Kesinlikle doğru Çağrı, bunları ben de düşündüm. Hatta bu yazıyı yazdıktan sonra nedense aklıma wall-e ve sevimli hayvanlar animasyon filmi geldi.
Empati.. Haddinden fazla yaptığım ve bazen sinirlenerek 'o kadar empati yapıyorum bir gün olsun biri de kendini benim yerime koyma zahmetini göstermez' diye hayıflandığım durumdur. İnsanı geçip, hayvana, bitkiye kadar ulaştım bende empati yaparken. Parayla birinin beni satınaldığını, kendine alıştırdıktan sonra sokağa attığını düşünürüm çoğu zaman. Seninde dediğin gibi onların bize değil bizim onlara ihtiyacımız var. Satın almak yerine yaşam alanlarında onları rahatsız etmeden, onları severek, paylaşarak yaşamalıyız. Bunu yazına ilave ettiğin video çok güzel anlatmış zaten.
Buarada Elif Şafak sever biri olarak, Cem'e katılıyorum AŞK'la başla okumaya.
Çok ince biri olduğunu tahmin ediyordum zaten Yağmur. O yüzden yazdıklarınla da daha da emin oldum.
En yakın arkadaşım baba ve piç kitabını çok beğendiğini söylemişti. Bu yüzden aklımda onunla başlama fikri var. Fakat öncelikle elimdeki budala yı bitirmem lazım.
çok etkilendim,hem yazın hem paylaştığın video inanılmaz.
sevgiler
Sizi burada gördüğüme çok sevindim Havva hanım yorumunuz için çok teşekkür ederim. Hoş geldiniz.
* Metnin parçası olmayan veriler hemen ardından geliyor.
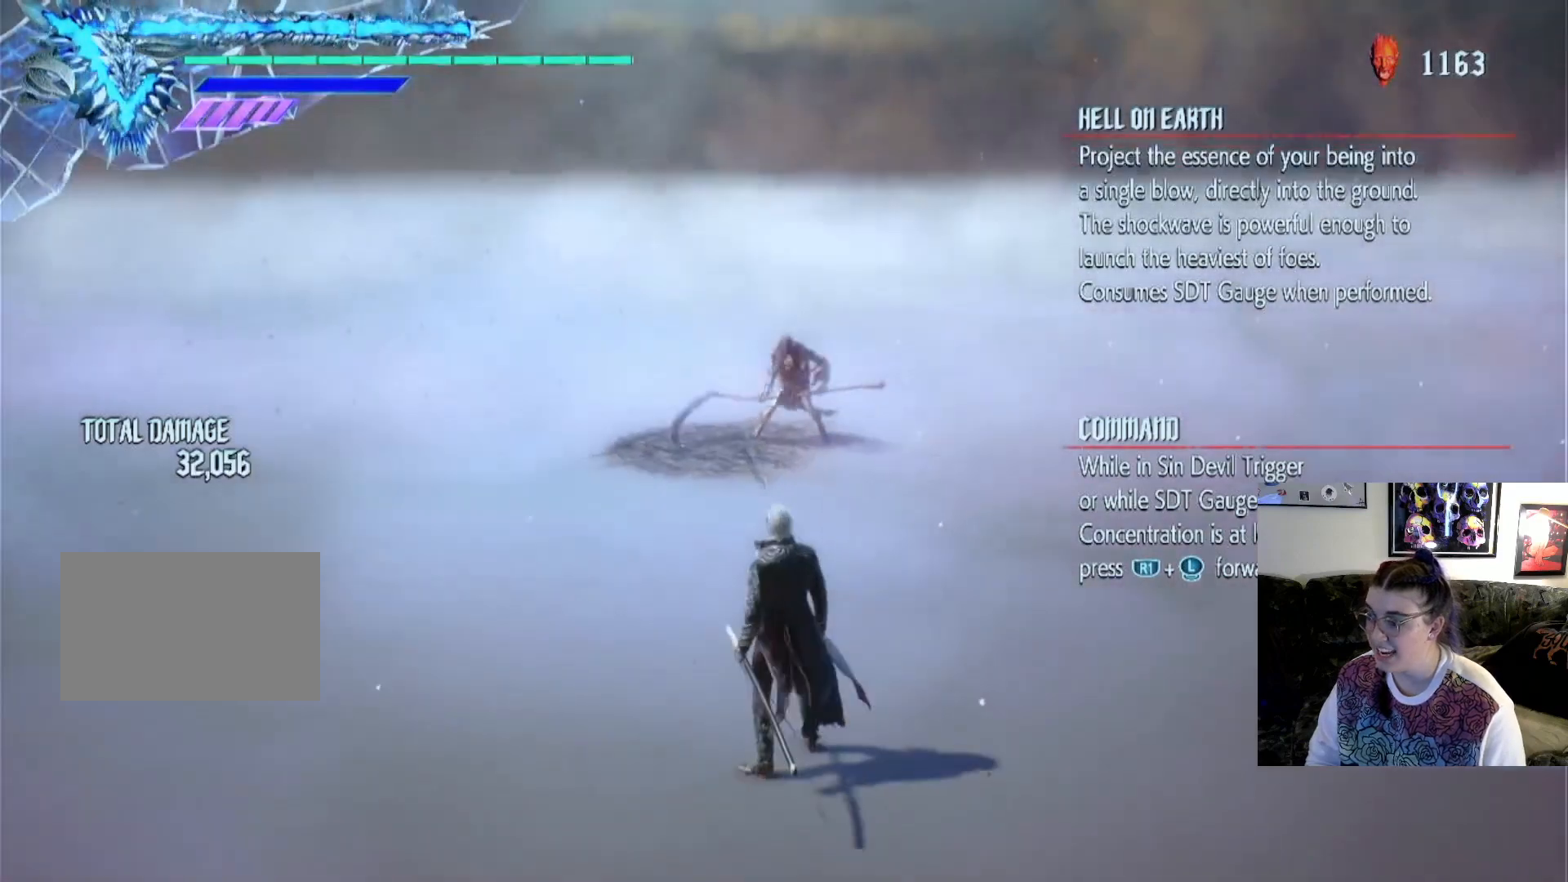
{"buttons": [], "left_stick": "center", "right_stick": "center", "events": []}
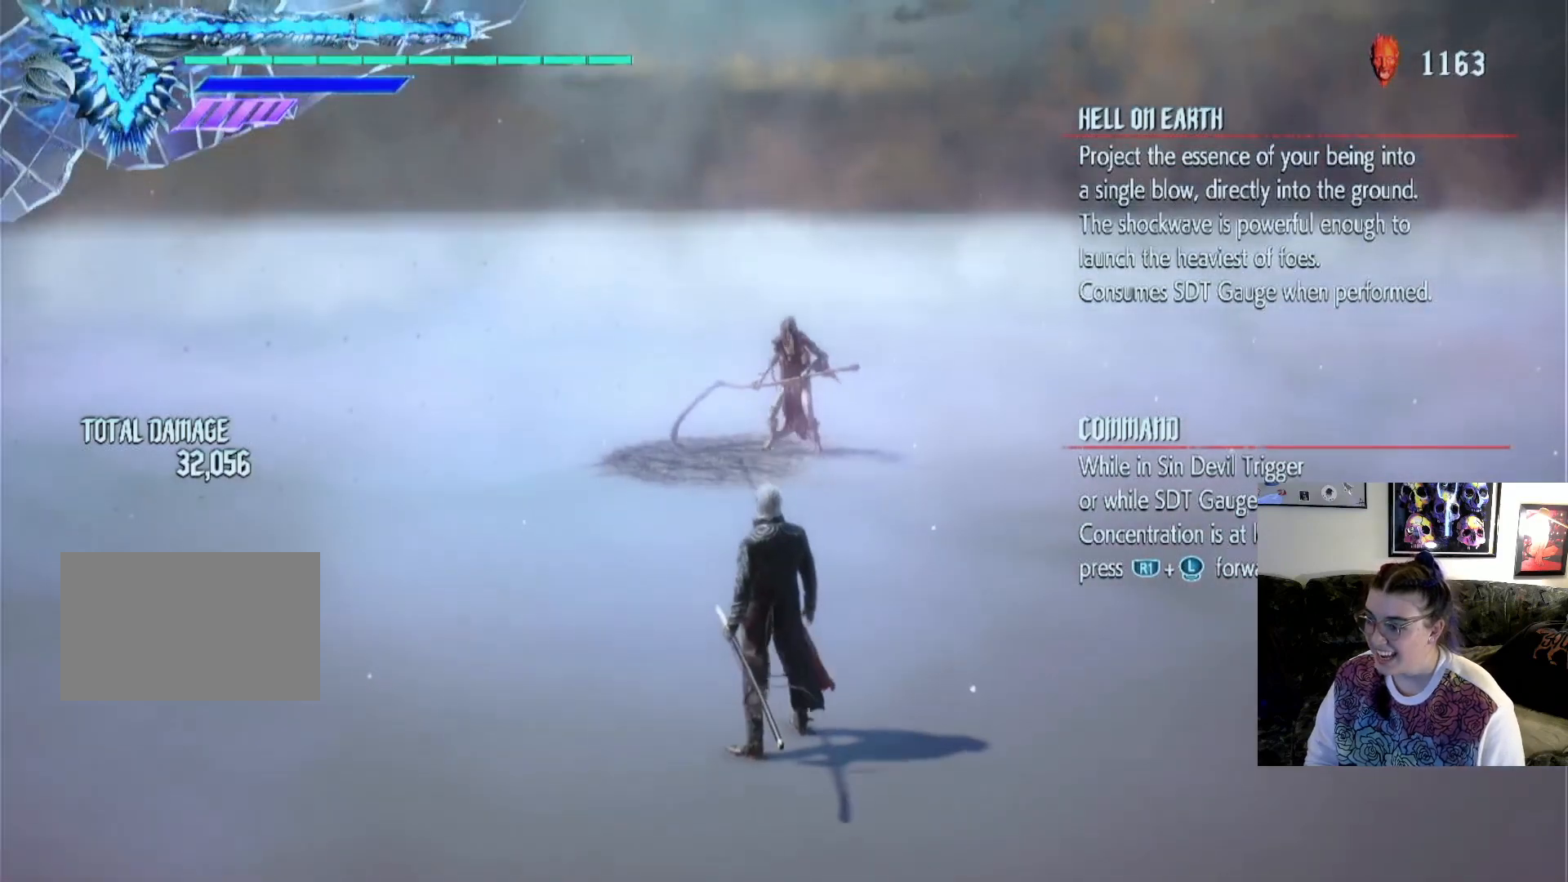
{"buttons": [], "left_stick": "center", "right_stick": "center", "events": []}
Nihayetinde bir yazınızı daha okuma fırsatı buldum.ve yine çok güzel olmuş. Yüreğinize emeğinize kaleminize sağlık. Evet "Elif Şafak" okuduğum beğendigim yazarlarin başında gelen isimlerden biri.empatiye gelince , Küçüklugumden beri bende olan , hayatımda gerçeğini yaşamama ceviren bir duygu. Saygı ve selamlar.esen kalın
Çok teşekkür ediyorum. Bu tür yorumlar beni gerçekten de mutlu ediyor. Sonraki yazılarım için de elbette motive edici. Elif Şafak'ı da sanırım bir ben okumamışım. Yorum yapan herkes en az bir kitabını okumuş.
çıplak yazar aslında bende empati kurmanın fazla empatik olmanın zararını yaşayanlardanım.. yazıda paylaştığın şeyleri gün içerisinde çok yaşıyorum aslında ama benim de düşündüğüm şey empati kuramayanların nasıl yaşayabildikleri aklım ermiyor onların bu tavrına..
Insanları anlamaya çalışmak yorar. Çünkü insan kendini bile anlamıyor bazen.